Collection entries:
=====

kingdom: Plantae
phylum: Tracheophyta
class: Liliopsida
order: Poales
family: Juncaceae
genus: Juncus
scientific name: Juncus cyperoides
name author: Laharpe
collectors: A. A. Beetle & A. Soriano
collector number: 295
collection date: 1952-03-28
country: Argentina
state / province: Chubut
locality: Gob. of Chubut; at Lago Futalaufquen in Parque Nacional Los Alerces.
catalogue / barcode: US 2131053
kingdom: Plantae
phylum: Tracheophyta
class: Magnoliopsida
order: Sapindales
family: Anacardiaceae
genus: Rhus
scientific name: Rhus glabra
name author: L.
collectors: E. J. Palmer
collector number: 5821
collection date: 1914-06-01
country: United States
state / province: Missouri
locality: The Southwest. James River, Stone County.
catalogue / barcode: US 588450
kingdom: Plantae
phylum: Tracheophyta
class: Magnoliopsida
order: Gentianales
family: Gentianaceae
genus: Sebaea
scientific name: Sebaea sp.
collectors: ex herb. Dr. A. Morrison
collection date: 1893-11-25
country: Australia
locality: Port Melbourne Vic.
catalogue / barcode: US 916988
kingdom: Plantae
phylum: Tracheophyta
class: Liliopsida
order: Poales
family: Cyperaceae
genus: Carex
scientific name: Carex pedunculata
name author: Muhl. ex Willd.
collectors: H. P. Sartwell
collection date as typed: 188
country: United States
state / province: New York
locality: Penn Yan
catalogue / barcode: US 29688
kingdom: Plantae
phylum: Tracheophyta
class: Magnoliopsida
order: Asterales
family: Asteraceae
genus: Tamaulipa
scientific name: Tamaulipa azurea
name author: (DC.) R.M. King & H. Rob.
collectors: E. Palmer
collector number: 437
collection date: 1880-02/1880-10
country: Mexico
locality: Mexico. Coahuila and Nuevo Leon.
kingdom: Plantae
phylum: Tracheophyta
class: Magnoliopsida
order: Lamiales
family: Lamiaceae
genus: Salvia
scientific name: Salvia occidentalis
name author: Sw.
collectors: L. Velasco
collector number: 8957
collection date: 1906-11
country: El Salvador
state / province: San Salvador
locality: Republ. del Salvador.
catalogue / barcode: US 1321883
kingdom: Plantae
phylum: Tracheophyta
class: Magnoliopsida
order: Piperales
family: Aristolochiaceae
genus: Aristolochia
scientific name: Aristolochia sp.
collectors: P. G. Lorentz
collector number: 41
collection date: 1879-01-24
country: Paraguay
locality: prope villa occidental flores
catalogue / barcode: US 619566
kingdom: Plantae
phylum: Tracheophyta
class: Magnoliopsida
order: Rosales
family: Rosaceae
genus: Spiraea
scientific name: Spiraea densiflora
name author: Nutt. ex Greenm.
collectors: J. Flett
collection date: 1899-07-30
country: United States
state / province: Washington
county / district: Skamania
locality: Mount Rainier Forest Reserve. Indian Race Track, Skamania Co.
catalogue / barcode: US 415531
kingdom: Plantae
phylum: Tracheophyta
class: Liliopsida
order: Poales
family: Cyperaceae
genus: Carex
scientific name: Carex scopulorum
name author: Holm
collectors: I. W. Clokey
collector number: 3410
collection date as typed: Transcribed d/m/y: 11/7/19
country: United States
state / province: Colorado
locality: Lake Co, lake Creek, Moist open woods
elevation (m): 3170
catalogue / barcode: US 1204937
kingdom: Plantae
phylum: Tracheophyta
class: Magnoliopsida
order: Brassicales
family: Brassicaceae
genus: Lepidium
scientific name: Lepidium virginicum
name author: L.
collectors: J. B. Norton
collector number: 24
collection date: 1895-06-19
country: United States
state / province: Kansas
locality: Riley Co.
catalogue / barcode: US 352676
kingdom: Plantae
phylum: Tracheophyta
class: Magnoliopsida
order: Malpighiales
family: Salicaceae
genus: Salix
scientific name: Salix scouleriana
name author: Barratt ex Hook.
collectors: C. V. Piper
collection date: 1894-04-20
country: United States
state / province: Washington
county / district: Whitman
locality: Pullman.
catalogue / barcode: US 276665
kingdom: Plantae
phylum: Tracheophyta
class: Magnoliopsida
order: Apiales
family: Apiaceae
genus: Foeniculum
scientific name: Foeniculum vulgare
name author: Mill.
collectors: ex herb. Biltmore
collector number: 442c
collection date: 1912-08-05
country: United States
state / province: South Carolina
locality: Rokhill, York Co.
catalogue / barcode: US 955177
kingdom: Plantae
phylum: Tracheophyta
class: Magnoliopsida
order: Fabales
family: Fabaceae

=====

## Instruction
Return every line of the records above without changing a single character.

## Exercise response
kingdom: Plantae
phylum: Tracheophyta
class: Liliopsida
order: Poales
family: Juncaceae
genus: Juncus
scientific name: Juncus cyperoides
name author: Laharpe
collectors: A. A. Beetle & A. Soriano
collector number: 295
collection date: 1952-03-28
country: Argentina
state / province: Chubut
locality: Gob. of Chubut; at Lago Futalaufquen in Parque Nacional Los Alerces.
catalogue / barcode: US 2131053
kingdom: Plantae
phylum: Tracheophyta
class: Magnoliopsida
order: Sapindales
family: Anacardiaceae
genus: Rhus
scientific name: Rhus glabra
name author: L.
collectors: E. J. Palmer
collector number: 5821
collection date: 1914-06-01
country: United States
state / province: Missouri
locality: The Southwest. James River, Stone County.
catalogue / barcode: US 588450
kingdom: Plantae
phylum: Tracheophyta
class: Magnoliopsida
order: Gentianales
family: Gentianaceae
genus: Sebaea
scientific name: Sebaea sp.
collectors: ex herb. Dr. A. Morrison
collection date: 1893-11-25
country: Australia
locality: Port Melbourne Vic.
catalogue / barcode: US 916988
kingdom: Plantae
phylum: Tracheophyta
class: Liliopsida
order: Poales
family: Cyperaceae
genus: Carex
scientific name: Carex pedunculata
name author: Muhl. ex Willd.
collectors: H. P. Sartwell
collection date as typed: 188
country: United States
state / province: New York
locality: Penn Yan
catalogue / barcode: US 29688
kingdom: Plantae
phylum: Tracheophyta
class: Magnoliopsida
order: Asterales
family: Asteraceae
genus: Tamaulipa
scientific name: Tamaulipa azurea
name author: (DC.) R.M. King & H. Rob.
collectors: E. Palmer
collector number: 437
collection date: 1880-02/1880-10
country: Mexico
locality: Mexico. Coahuila and Nuevo Leon.
kingdom: Plantae
phylum: Tracheophyta
class: Magnoliopsida
order: Lamiales
family: Lamiaceae
genus: Salvia
scientific name: Salvia occidentalis
name author: Sw.
collectors: L. Velasco
collector number: 8957
collection date: 1906-11
country: El Salvador
state / province: San Salvador
locality: Republ. del Salvador.
catalogue / barcode: US 1321883
kingdom: Plantae
phylum: Tracheophyta
class: Magnoliopsida
order: Piperales
family: Aristolochiaceae
genus: Aristolochia
scientific name: Aristolochia sp.
collectors: P. G. Lorentz
collector number: 41
collection date: 1879-01-24
country: Paraguay
locality: prope villa occidental flores
catalogue / barcode: US 619566
kingdom: Plantae
phylum: Tracheophyta
class: Magnoliopsida
order: Rosales
family: Rosaceae
genus: Spiraea
scientific name: Spiraea densiflora
name author: Nutt. ex Greenm.
collectors: J. Flett
collection date: 1899-07-30
country: United States
state / province: Washington
county / district: Skamania
locality: Mount Rainier Forest Reserve. Indian Race Track, Skamania Co.
catalogue / barcode: US 415531
kingdom: Plantae
phylum: Tracheophyta
class: Liliopsida
order: Poales
family: Cyperaceae
genus: Carex
scientific name: Carex scopulorum
name author: Holm
collectors: I. W. Clokey
collector number: 3410
collection date as typed: Transcribed d/m/y: 11/7/19
country: United States
state / province: Colorado
locality: Lake Co, lake Creek, Moist open woods
elevation (m): 3170
catalogue / barcode: US 1204937
kingdom: Plantae
phylum: Tracheophyta
class: Magnoliopsida
order: Brassicales
family: Brassicaceae
genus: Lepidium
scientific name: Lepidium virginicum
name author: L.
collectors: J. B. Norton
collector number: 24
collection date: 1895-06-19
country: United States
state / province: Kansas
locality: Riley Co.
catalogue / barcode: US 352676
kingdom: Plantae
phylum: Tracheophyta
class: Magnoliopsida
order: Malpighiales
family: Salicaceae
genus: Salix
scientific name: Salix scouleriana
name author: Barratt ex Hook.
collectors: C. V. Piper
collection date: 1894-04-20
country: United States
state / province: Washington
county / district: Whitman
locality: Pullman.
catalogue / barcode: US 276665
kingdom: Plantae
phylum: Tracheophyta
class: Magnoliopsida
order: Apiales
family: Apiaceae
genus: Foeniculum
scientific name: Foeniculum vulgare
name author: Mill.
collectors: ex herb. Biltmore
collector number: 442c
collection date: 1912-08-05
country: United States
state / province: South Carolina
locality: Rokhill, York Co.
catalogue / barcode: US 955177
kingdom: Plantae
phylum: Tracheophyta
class: Magnoliopsida
order: Fabales
family: Fabaceae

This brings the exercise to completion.